Cumhuriyet tarihimizde genellikle sağ hükümetlerin yarattığı boş alanları cemaat ve tarikatların, sol hükümetlerin yarattığı boş alanları ise derneklerin doldurduğu görülür. Oysa bu sosyal grupların asli işlevleri boş alanları doldurmak değil, boş alanların bulunduğunu hükümete ve kamuoyuna iletmektir. Kaldı ki bu sosyal grupların zaman zaman “arka bahçe” veya hatta “ön bahçe” oldukları görülmekte, kitap sayfalarında önceleri “derin devlet” ve son yıllarda da “paralel devlet” deyimiyle tanımlanmakta, hatta son deyim Milli Güvenlik Kurulu Kararları ile savcılık iddianamelerine de girmiş bulunmaktadır.
Aziz milletimizin, Üstad’ın “Ekmeksiz yaşarım, hürriyetsiz yaşayamam” sözünü rehber edinircesine gösterdiği engin cesareti ile Cumhurbaşkanımız Recep Tayyip Erdoğan’ın üstün liderlik özelliğinin birleşmesi sonucunda kahraman; 240 şehidimiz, 2000 yaralımız ve binlerce gazimizle atlatılan menfur darbe girişiminin yapıldığı 15 Temmuz 2016’ya kadar geçen süreci düşündüğümüzde birinci paragrafın önemi artmaktadır.
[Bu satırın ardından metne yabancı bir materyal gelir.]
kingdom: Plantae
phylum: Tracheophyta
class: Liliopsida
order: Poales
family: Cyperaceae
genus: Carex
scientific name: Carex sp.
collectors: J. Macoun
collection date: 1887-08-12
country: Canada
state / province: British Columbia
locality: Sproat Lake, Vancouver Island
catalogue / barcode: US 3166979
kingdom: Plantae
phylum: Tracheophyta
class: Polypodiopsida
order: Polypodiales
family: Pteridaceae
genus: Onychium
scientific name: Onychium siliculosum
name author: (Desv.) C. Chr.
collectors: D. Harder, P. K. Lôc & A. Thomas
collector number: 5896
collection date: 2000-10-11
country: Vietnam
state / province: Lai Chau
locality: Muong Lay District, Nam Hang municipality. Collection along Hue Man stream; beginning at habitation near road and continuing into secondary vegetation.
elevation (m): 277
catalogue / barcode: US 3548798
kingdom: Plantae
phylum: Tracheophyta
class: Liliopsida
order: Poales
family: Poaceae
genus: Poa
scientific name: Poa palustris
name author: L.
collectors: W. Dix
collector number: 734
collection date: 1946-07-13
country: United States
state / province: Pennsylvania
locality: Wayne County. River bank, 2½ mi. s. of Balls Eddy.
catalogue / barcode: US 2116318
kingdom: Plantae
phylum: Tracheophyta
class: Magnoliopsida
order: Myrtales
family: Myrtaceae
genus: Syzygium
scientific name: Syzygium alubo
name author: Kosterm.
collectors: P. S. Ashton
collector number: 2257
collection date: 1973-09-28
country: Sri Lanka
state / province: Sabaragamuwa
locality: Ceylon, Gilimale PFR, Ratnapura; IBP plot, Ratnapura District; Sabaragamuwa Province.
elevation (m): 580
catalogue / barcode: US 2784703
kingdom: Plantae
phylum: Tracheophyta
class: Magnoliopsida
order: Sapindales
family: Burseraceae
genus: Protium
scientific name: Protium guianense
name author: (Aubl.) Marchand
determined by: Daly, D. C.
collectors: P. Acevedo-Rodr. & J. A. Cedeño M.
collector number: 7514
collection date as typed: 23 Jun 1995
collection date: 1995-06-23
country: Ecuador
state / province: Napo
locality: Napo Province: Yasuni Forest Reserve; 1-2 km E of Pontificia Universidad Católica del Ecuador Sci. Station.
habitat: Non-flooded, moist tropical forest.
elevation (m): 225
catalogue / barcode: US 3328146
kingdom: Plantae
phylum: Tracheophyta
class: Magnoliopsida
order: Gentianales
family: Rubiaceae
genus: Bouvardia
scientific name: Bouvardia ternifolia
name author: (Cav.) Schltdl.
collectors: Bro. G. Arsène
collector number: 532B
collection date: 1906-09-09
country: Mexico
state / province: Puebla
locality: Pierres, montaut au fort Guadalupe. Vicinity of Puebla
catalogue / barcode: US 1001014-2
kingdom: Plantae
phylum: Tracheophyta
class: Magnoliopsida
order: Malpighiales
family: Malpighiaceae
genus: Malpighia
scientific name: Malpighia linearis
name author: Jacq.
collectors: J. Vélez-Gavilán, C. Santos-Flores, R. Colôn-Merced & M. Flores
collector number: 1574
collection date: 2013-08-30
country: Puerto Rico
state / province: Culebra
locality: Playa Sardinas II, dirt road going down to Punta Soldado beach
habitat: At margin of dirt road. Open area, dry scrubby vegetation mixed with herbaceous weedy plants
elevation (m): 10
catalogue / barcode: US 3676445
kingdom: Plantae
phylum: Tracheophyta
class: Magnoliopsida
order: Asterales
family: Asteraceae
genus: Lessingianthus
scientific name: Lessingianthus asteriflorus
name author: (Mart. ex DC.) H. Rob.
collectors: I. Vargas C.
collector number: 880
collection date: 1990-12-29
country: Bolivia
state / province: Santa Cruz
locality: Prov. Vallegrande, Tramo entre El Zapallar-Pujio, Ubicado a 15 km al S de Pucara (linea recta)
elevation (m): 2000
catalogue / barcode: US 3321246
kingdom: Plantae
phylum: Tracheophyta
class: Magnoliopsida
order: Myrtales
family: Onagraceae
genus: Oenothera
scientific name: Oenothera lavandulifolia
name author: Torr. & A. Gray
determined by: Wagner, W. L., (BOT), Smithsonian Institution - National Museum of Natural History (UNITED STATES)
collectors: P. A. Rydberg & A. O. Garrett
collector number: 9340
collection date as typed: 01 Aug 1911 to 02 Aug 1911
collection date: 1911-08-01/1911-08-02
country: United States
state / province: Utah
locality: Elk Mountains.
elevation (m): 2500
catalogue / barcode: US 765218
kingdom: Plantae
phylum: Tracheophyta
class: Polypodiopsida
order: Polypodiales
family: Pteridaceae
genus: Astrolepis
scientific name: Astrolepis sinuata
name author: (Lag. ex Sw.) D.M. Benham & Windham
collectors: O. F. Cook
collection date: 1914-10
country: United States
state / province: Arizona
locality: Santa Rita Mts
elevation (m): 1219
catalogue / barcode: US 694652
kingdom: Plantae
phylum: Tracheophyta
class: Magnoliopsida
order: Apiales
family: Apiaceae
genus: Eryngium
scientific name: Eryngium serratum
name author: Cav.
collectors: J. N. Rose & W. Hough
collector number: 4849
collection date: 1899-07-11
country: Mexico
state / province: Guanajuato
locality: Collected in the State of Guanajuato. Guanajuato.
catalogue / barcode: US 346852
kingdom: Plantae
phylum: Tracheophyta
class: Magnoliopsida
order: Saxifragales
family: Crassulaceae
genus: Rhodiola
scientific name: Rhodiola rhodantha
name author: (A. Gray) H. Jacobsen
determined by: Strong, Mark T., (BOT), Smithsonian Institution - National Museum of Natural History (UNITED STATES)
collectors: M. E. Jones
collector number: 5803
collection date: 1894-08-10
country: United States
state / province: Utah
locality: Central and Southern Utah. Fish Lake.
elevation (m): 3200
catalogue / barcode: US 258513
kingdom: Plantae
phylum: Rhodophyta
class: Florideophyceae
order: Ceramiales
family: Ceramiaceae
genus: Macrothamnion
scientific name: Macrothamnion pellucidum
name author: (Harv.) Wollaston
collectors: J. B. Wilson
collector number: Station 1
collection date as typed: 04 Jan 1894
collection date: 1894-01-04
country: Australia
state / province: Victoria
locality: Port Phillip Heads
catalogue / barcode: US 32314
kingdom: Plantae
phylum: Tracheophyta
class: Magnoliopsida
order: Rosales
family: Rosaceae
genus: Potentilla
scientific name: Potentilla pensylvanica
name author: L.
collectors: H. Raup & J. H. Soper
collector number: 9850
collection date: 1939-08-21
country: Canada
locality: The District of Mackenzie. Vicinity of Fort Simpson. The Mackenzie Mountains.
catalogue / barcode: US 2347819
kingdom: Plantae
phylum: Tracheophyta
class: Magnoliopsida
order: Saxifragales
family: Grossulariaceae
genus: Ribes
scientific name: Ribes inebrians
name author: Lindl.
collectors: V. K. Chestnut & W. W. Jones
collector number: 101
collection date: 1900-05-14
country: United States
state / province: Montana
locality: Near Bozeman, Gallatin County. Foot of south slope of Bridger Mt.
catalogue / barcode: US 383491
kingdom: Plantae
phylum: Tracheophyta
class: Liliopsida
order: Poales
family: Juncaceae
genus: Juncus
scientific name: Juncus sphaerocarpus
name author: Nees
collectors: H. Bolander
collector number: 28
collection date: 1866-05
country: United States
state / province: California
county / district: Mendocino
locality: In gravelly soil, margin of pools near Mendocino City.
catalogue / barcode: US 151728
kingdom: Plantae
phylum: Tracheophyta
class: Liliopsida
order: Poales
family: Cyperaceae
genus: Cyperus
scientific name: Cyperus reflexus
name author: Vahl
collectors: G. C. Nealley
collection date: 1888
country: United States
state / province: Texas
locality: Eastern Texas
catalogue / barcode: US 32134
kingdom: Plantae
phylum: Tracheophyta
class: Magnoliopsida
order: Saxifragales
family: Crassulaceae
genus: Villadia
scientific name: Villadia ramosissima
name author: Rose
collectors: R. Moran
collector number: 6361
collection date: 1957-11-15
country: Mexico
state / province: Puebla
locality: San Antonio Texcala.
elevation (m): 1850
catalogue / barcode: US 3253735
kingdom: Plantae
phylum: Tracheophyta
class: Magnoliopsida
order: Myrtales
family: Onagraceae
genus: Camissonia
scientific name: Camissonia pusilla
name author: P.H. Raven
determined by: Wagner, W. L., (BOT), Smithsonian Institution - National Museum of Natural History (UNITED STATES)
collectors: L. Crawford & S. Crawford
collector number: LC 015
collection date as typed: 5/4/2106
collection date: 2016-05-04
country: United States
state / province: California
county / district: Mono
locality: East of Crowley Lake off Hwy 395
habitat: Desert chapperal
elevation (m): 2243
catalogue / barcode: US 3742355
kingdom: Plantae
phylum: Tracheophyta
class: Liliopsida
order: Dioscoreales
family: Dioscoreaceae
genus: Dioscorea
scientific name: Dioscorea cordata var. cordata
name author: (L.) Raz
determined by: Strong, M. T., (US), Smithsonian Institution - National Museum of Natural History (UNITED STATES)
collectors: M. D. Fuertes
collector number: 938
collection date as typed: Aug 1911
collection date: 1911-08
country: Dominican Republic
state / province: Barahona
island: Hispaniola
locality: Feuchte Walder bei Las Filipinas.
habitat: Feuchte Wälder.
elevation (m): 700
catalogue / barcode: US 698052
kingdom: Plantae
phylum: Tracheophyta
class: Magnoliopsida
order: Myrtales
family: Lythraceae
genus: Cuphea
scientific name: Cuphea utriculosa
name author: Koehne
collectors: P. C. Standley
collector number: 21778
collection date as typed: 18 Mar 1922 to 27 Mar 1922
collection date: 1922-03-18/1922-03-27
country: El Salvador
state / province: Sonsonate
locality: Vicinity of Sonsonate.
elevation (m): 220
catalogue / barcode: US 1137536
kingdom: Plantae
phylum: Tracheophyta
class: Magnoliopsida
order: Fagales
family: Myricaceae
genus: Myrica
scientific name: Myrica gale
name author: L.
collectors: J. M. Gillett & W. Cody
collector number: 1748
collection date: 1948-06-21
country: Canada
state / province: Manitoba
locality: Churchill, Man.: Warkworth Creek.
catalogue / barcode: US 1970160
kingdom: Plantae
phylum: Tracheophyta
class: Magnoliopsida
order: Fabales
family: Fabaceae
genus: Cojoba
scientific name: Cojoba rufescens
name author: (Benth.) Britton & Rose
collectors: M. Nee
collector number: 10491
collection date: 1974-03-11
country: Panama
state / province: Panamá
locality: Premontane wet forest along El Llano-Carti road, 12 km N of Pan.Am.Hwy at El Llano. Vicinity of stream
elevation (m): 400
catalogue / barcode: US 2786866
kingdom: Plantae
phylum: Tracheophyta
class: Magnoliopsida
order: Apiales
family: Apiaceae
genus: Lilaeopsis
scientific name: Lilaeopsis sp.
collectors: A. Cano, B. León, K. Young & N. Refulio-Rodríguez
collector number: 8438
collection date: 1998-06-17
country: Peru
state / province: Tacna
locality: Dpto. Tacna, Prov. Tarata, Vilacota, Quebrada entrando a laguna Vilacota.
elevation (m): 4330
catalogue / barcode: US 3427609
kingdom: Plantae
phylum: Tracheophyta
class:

Burada bir anekdot aktarmak istiyorum: Adıyaman’da aynı zamanda yaklaşık 30 yıl yaptığım emlak danışmanlık hizmetini 2014’te bıraktım. Diğer emlakçılar gibi ben de sadece satış hizmeti vermekte iken 2006 yılında üniversitemiz açılınca özellikle öğrencilerin kiralık ev bulmaktaki sıkıntılarını görünce bu hizmeti de yapmaya, hatta “kiminin parası, kiminin duası” diyerek öncelik tanımaya karar verdim. Çünkü gelen akademisyen, polis ve diğer memurlar ile öğrencilerin sokak sokak ev araması modern kent özelliğine uygun düşmezdi. Kiralama organizasyonu yapmak, bir an için bırakalım maddi kazanç veya kaybı, her şeyden önce ilimizin sosyal bir ihtiyacı idi. Talep çok olmasına karşın arz yoktu. Arz yaratmak için kiralık mülk sahiplerine istediklerinde teşvik amaçlı promosyon olarak “deprem sigortası” da yaptırabileceğimi taahhüt ettim. Ve derken yavaş yavaş arz da gelmeye başladı. Yine de özellikle bayan öğrenci kardeşlerimiz ev bulmakta kendilerinden kaynaklı bazı zorluklar yaşamaktaydı…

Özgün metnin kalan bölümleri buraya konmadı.